The history, compiled from archives of the Daily News-Record and the Central Shenandoah Planning District Commission, lists 10 major floods in the area since 1896.
“A gas well drilling/fracking pad with its storage containers of highly toxic chemicals, diesel fuel, lubricants, vehicles and equipment, and open pits of wastewater, would be highly vulnerable to being swept away in the next flood into the headwaters of the North Fork of the Shenandoah and, ultimately, all the way to the Chesapeake Bay,” the letter reads.
In February, Carrizo (Marcellus) LLC, a division of Houston-based energy company Carrizo, requested a special-use permit application from Rockingham County to drill for natural gas at the site.
Located on the south side of Crab Run Road, the proposed well consists of a drill pad and pit, fluid dispersal areas, topsoil storage areas and an alternate drill pit. The entire site lies within the Federal Emergency Management Agency-designated 100-year floodplain for Rader Run and Bennett Run.

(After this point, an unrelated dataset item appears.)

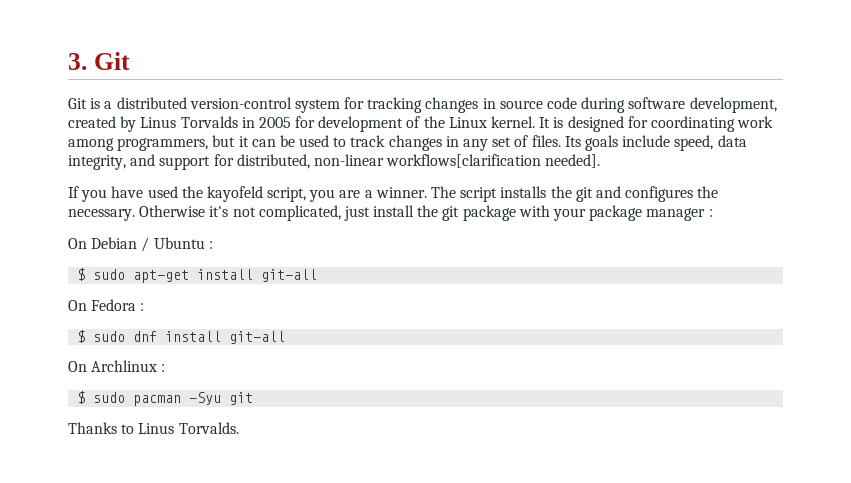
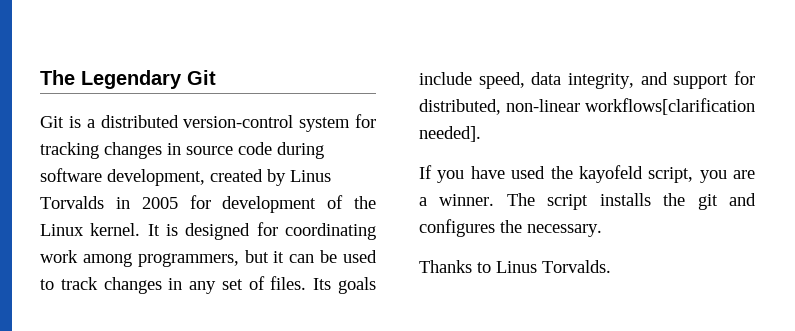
[68,53,87,70] 3. -> [40,70,182,89] The Legendary
[139,205,713,221] [68,237,213,252] [77,268,318,283] [68,299,145,311] [77,330,286,344] [68,360,166,372] [77,391,254,406] Otherwise it's not complicated, just install the git package with your package manager : // On Debian / Ubuntu : // $ sudo apt-get install git-all // On Fedora : // $ sudo dnf install git-all // On Archlinux : // $ sudo pacman -Syu git -> (602, 230) none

The board of supervisors tabled the request until county employees could gather more information about hydraulic fracturing—also known as hydrofracking or fracking. Fracking is the process of using pressurized water, chemicals and sand to fracture shale and extract natural gas from deep below the surface.
The hydrofracking process is controversial, primarily because of the chemicals used in the process. Proponents say drilling can be performed safely within solid steel bores that don’t allow the liquid into nearby aquifers. They also say only a small portion of the liquid reaches the surface, where it is effectively treated in storing ponds or disposed of at an off-site location.

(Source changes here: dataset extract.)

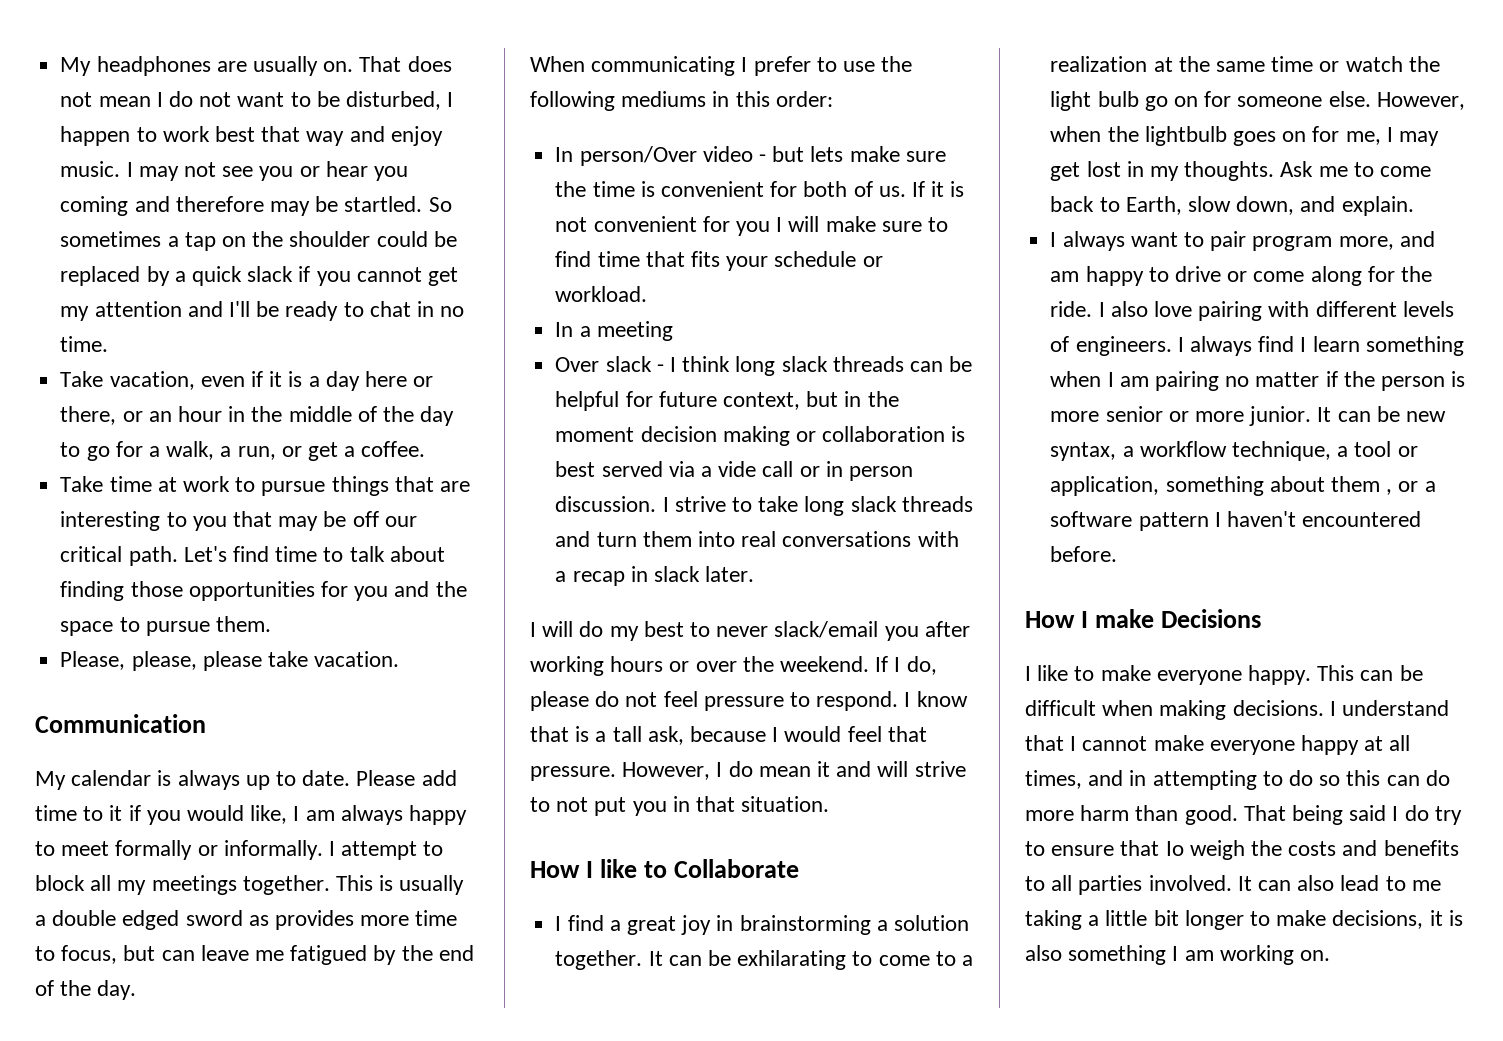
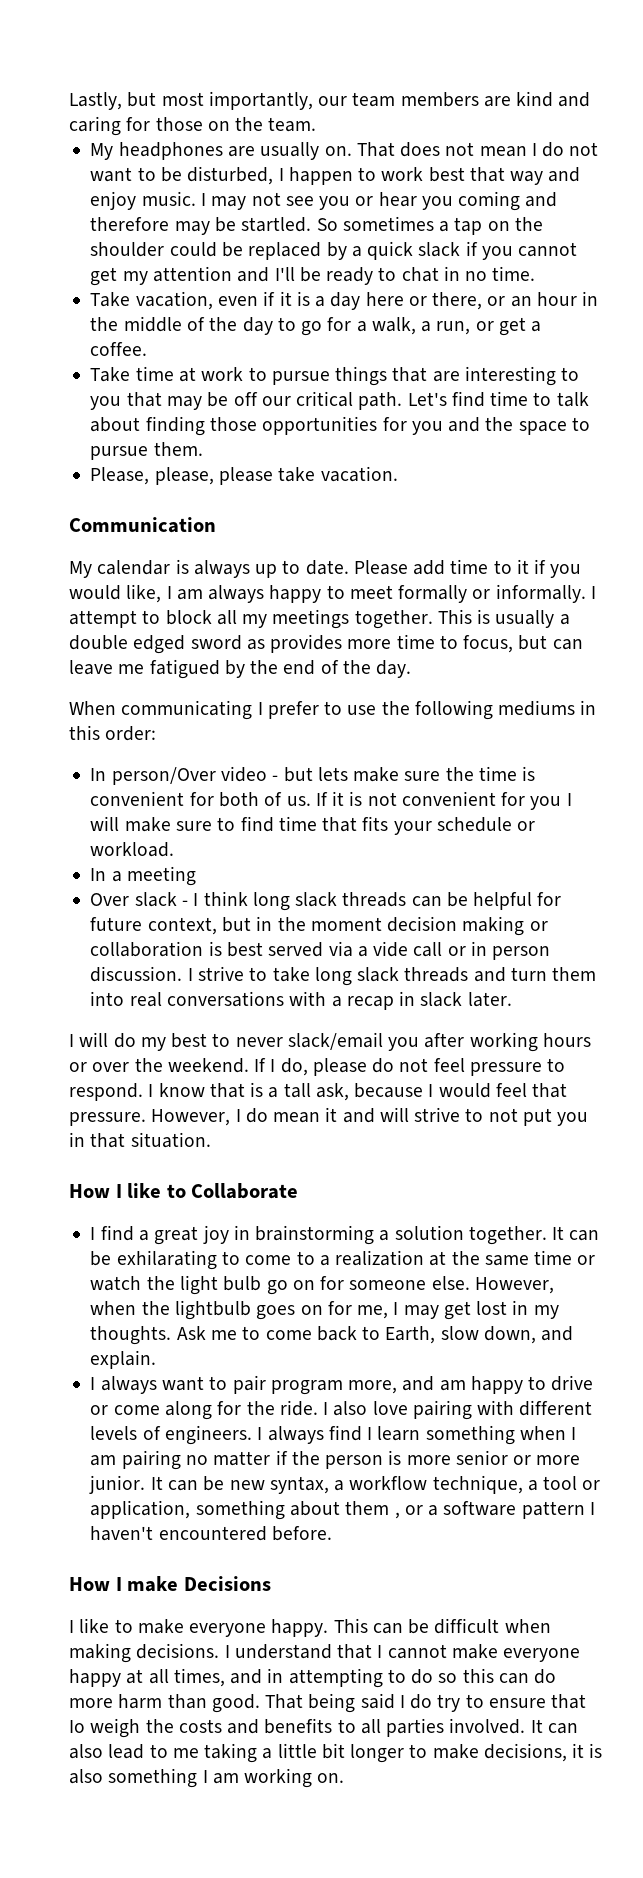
(60, 66) none -> [69,91,591,110] [69,116,317,136] Lastly, but most importantly, our team members are kind and caring for those on the team. //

Opponents are concerned about potential water contamination, below the surface in aquifers and from retention ponds at the surface.
‘Showing the Evidence’
Bergton resident Bruce C. Dove coordinated research efforts and signed the letter. Dove owns a farm in the Criders area. Though his land could be a potentially lucrative site for gas exploration, he said he is more concerned about damage to the environment.

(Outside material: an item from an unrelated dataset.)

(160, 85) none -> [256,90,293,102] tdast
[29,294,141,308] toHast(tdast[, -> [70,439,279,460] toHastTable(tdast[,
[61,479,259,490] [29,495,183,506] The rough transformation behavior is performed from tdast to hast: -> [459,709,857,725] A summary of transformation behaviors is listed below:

“What I hoped to accomplish from my letter was to make the supervisors aware of the dangers of flood[ing] in the Bergton area,” Dove wrote in an e-mail. Chris Bolgiano, a Fulks Run resident for the last 40 years and a retired archivist at James Madison University, helped compile the history.
“We all felt there wasn’t any point to browbeating people,” she said. “We thought it was important to show the evidence. Bergton is this little basin in the bowl of the mountains. It’s going to flood.”
Peevy contributed photos of flooding at her Bergton residence on Va. 820.
“I’m dead set against this,” she said, of the proposed well. Among her concerns, besides the location in a floodplain: pollution, water quality, noise and an increase in traffic.
Not just citizens are concerned about the proposed well’s location. A Community Development Special Use Permit report, prepared by county employees and submitted to the supervisors at the Feb. 24 meeting, states that “staff’s primary concern is with the proposed location being in the 100-year floodplain.”
The report also expressed concern about the nature and toxicity of the fracking liquid and the standards for “satisfactory” testing of contaminants.
Responding to the report, a Carrizo representative stated in an e-mail that the site will be elevated to above the floodplain level by 2-3 feet.
In an April 5 letter to Supervisor Joe Paxton, the Virginia Department of Game and Inland Fisheries stated that the facilities should be “relocated or if this is unfeasible, ensure that such facilities are elevated or protected by impervious berms and constructed to withstand such storm events.”
The well’s location in the floodplain was the first of six “primary areas of concern” addressed in the letter.
No date has been set for the issue to be addressed by the Board of Supervisors. Supervisor Pablo Cuevas, whose district covers the site of the proposed well, did not respond to a request for an interview.
By Lauren Jefferson
In 1996, resident Marge Peevy took photos from the front porch of her house of flooding on Bergton Road and the bridge, one mile from the site of the proposed gas well. The water was at least six feet deep, she said.